* _Extrait à lire_:
┌──

Data, IA et nouvelles mobilités

Benoit Perrin, directeur général d’EasyMile qui vient d’annoncer avoir levé 55 millions d’euros : « L’objectif de cette levée de fonds est de finaliser notre développement technologique et de franchir les dernières étapes avant la commercialisation et le déploiement à l’échelle de notre technologie. Celle-ci se concentre autour de la robotique, de la vision par ordinateur et de l’intelligence artificielle et a été testée dans plus de 300 sites et plus de 30 pays. L’entreprise a été créée il a 6 ans avec l’idée que le véhicule autonome étant un sujet complexe, il fallait commencer par des cas d’usage relativement simples sur des zones fermées à des vitesses entre 20 et 30 km/h. Courant 2022, les premiers véhicules de tracteurs à bagages autonomes seront déployés dans la dizaine d’aéroports sur lesquels nous faisons des tests. Nous continuons aussi à travailler sur une navette autonome de transport public d’une quinzaine de places utilisée sur le premier et le dernier kilomètre, à des vitesses en-dessous de 30 km. Par exemple à Toulouse nous expérimentons depuis quelques semaines la navette autonome sur une distance de 800 mètres entre le parking et l’hôpital de l’Oncopôle. Il y a, à bord, un opérateur de supervision et notre défi technologique principal est de pouvoir fonctionner sans personne à bord avec des niveaux de sécurité équivalents à l’aviation ou au ferroviaire. » L’entreprise compte 250 salariés, dont 180 à Toulouse.

└──

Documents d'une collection
┌──

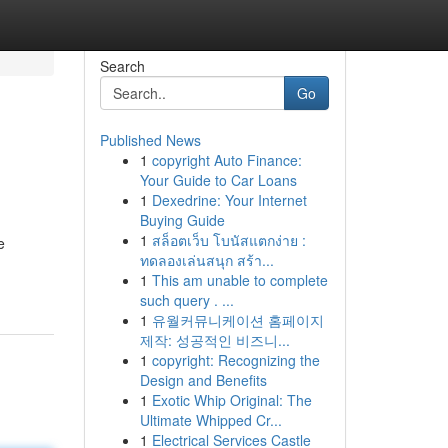
Search
Go
Published News
1
copyright Auto Finance:
Your Guide to Car Loans
1
Dexedrine: Your Internet
Buying Guide
1
สล็อตเว็บ โบนัสแตกง่าย :
e
ทดลองเล่นสนุก สร้า...
1
This am unable to complete
such query . ...
1
유월커뮤니케이션 홈페이지
제작: 성공적인 비즈니...
1
copyright: Recognizing the
Design and Benefits
1
Exotic Whip Original: The
Ultimate Whipped Cr...
1
Electrical Services Castle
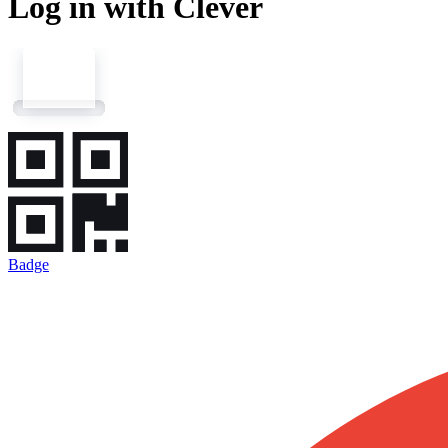
Log in with Clever
Badge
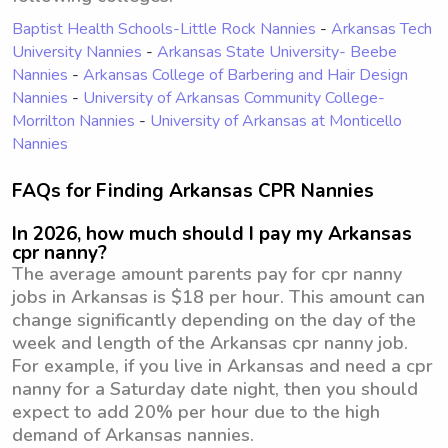
Baptist Health Schools-Little Rock Nannies
-
Arkansas Tech
University Nannies
-
Arkansas State University- Beebe
Nannies
-
Arkansas College of Barbering and Hair Design
Nannies
-
University of Arkansas Community College-
Morrilton Nannies
-
University of Arkansas at Monticello
Nannies
FAQs for Finding Arkansas CPR Nannies
In 2026, how much should I pay my Arkansas
cpr nanny?
The average amount parents pay for cpr nanny
jobs in Arkansas is $18 per hour. This amount can
change significantly depending on the day of the
week and length of the Arkansas cpr nanny job.
For example, if you live in Arkansas and need a cpr
nanny for a Saturday date night, then you should
expect to add 20% per hour due to the high
demand of Arkansas nannies.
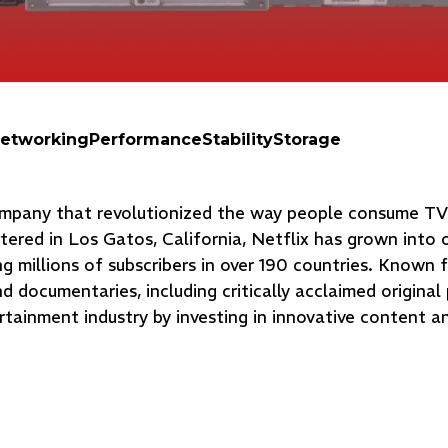
etworking
Performance
Stability
Storage
company that revolutionized the way people consume T
tered in Los Gatos, California, Netflix has grown into 
g millions of subscribers in over 190 countries. Known f
and documentaries, including critically acclaimed original
rtainment industry by investing in innovative content a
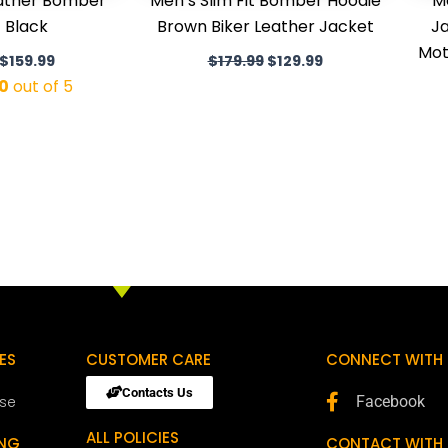
eather Bomber
Men’s Slim Fit Bomber Hoodie
M
 Black
Brown Biker Leather Jacket
Ja
Mot
$
159.99
$
179.99
$
129.99
0
out of 5
ES
CUSTOMER CARE
CONNECT WITH 
Contacts Us
ose
Facebook
ALL POLICIES
ING
CONTACT WITH 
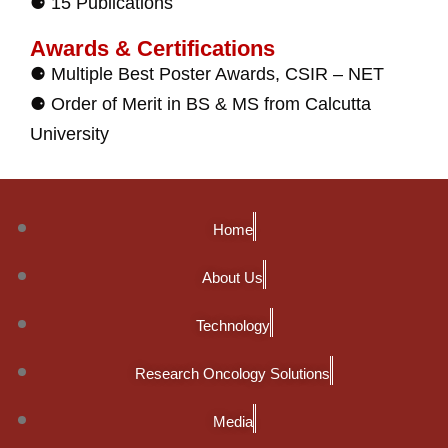
⚈ 15 Publications
Awards & Certifications
⚈ Multiple Best Poster Awards, CSIR – NET
⚈ Order of Merit in BS & MS from Calcutta
University
Home
About Us
Technology
Research Oncology Solutions
Media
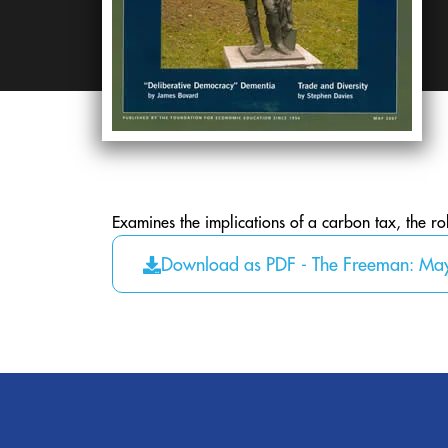
Examines the implications of a carbon tax, the ro
Download as PDF - The Freeman: Ma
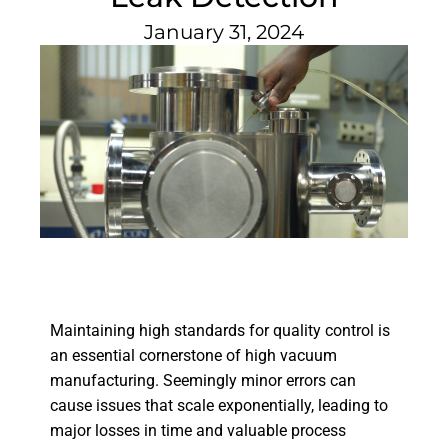
January 31, 2024
Maintaining high standards for quality control is
an essential cornerstone of high vacuum
manufacturing. Seemingly minor errors can
cause issues that scale exponentially, leading to
major losses in time and valuable process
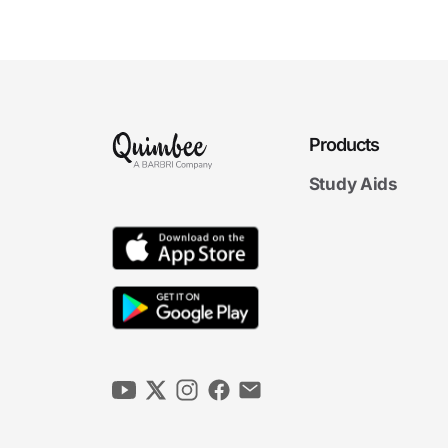
The Duty to Bargain in
Good Faith
7m 04s
Subjects of Bargaining
7m 38s
Products
5. Economic Weapons
Study Aids
7m
21s
Strikes
7m
20s
Strike-Related ULPs
6m
39s
Lockouts
6m
32s
Secondary Activity I
6m
52s
Secondary Activity II
6m
33s
Consumer Picketing and Handbilling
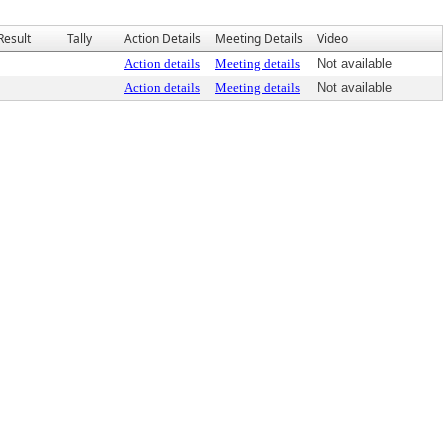
Result
Tally
Action Details
Meeting Details
Video
Action details
Meeting details
Not available
Action details
Meeting details
Not available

└──

* _Consigne_: Citez tous les domaines autour desquels se concentre la technologie d'EasyMile selon le texte sur les nouvelles mobilités.

* _Réponse_: La robotique, la vision par ordinateur et l'intelligence artificielle.